- [Things to do]:
• a. In the review of Smith's poems, which section opens with "The Wrong Tom Jenks"?
• b. Carry the review of Smith's poems forward, starting after its final line.

- [Reading text]:
_ _ _ _ _

At the same time, Smith explores the potential for misinformation and misunderstanding. Several poems deal with the surreal and the ambiguous, enacting a conflation of information and misinterpretation. The playful tones and lyrical flirtations of “The Wrong Tom Jenks” at the beginning of the next section, “Mismatch”, are quickly tempered by the more serious “Underbelly” and “Mix-Ups”. Fonts change and speakers are swapped, and the reader increasingly grapples to anchor meanings to intense situations. “Underbelly” is particularly resonant with the collection’s title:
as insistent as an algorithm
it pursues a strident pulse
has no arms but holds you in position tightly
shakes you up
but doesn’t shrug its shoulders
rarely listens though its ears twitch
exhales stale breath as if it were a fragrance
Made from syllables but not words. A not-language, a non-land.
The first time she performed it, she was overtaken by what she
had raised up, the accent she had adopted. Her eyes started to
dilate; the distance between the sounds and her collapsed.
The moment had found a migrant inside her and was pushing it
out. And a stranger outside was coming to meet her.
Finnish, Lithuanian, Welsh
but also the cut and pasting of passports.
She performed the language often, she inhabited it as home
but it never had the same effect on her again.
the child only a child myself 1960 clinging to her mother she’ll
be better off with parents who can look after her the couple much
older they had to be a Jewish couple only a child myself don’t
remember what they looked like didn’t realise the child only a child
myself they talked her in a single mother without money she’ll be
better off my aunt looking for her name in the wedding lists it’s
a terrible thing to take a child away from her mother my mother
wails the child only a child myself clinging to her mother’s dress
realised didn’t realise crying
Minutes after the train crash, he shed his clothes, wallets and
mobile phone. He walked away, shutting down thought or
Hours after the train crash, the wish to reassign, the promise of
Days after, a recycled ghost, he returns with buttered lies.

_ _ _ _ _

- [Given data]:

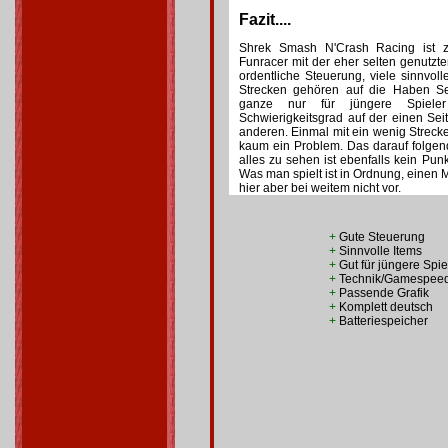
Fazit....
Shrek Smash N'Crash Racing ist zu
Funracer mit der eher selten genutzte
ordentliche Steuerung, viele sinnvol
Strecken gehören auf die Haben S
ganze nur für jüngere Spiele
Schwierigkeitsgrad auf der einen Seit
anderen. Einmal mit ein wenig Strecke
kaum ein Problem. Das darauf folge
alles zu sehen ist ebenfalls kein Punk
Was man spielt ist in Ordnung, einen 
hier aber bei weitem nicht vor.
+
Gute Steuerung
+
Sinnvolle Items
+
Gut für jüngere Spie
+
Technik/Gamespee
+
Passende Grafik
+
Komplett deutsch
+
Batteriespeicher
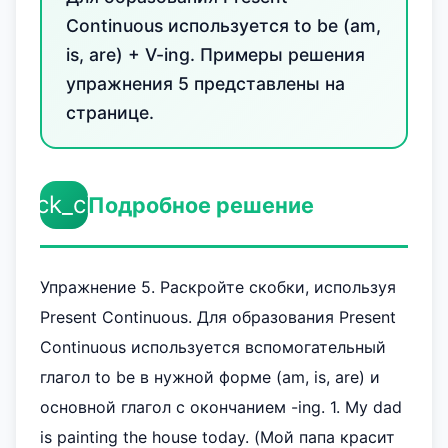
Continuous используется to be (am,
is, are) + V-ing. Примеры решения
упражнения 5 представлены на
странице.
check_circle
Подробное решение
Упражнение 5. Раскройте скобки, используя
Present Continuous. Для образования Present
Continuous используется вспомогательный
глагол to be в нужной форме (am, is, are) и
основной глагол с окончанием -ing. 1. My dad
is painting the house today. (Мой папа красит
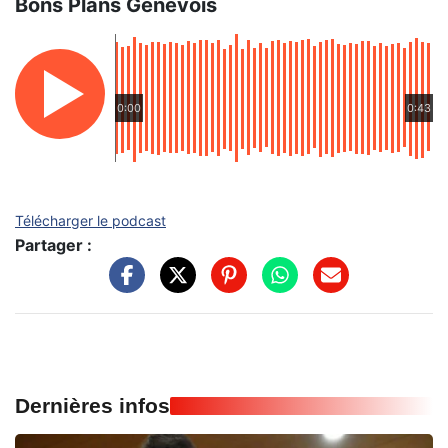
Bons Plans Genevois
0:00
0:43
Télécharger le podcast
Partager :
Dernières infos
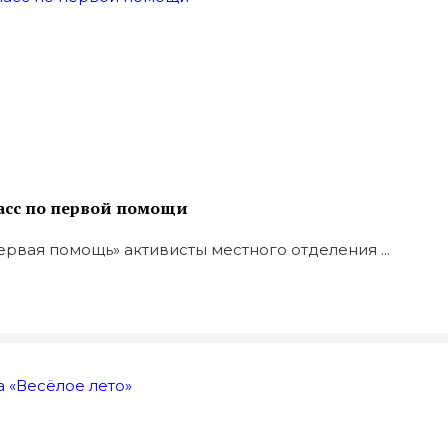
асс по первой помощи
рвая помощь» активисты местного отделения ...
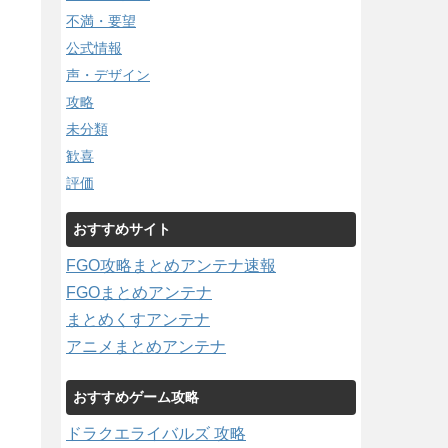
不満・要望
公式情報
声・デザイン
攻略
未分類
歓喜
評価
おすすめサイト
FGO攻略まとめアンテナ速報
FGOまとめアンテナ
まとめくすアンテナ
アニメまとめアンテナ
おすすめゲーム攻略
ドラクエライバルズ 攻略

_ _ _ _ _

- [Per-task outputs]:
• a. The section titled "Mismatch."

• b.
The life he has abandoned, his new adoptive home. (43-44)
The diversity of form and voice in this poem supports Smith’s careful engagement with historical atrocities, human impacts, and resulting states of transition and transformation. The delicacy of the human experiences here force language to bend and change. This sensitivity and adaptability is one of the strongest features of Word Migrants, especially in the gripping series of dementia poems.
Rigorously critical and deft in its delivery, Word Migrants is as compelling as it is shaking. There is a dynamism in form that beautifully matches content here, slipping between voices with sympathy and precision. Smith takes on some of the most serious historical and current world events and issues, as well as heartbreaking human conditions, with a critical and compelling tone that is as intriguing as it is diverse.
Hazel Smith. Word Migrants. Artarmon, NSW: Giramondo, 2016.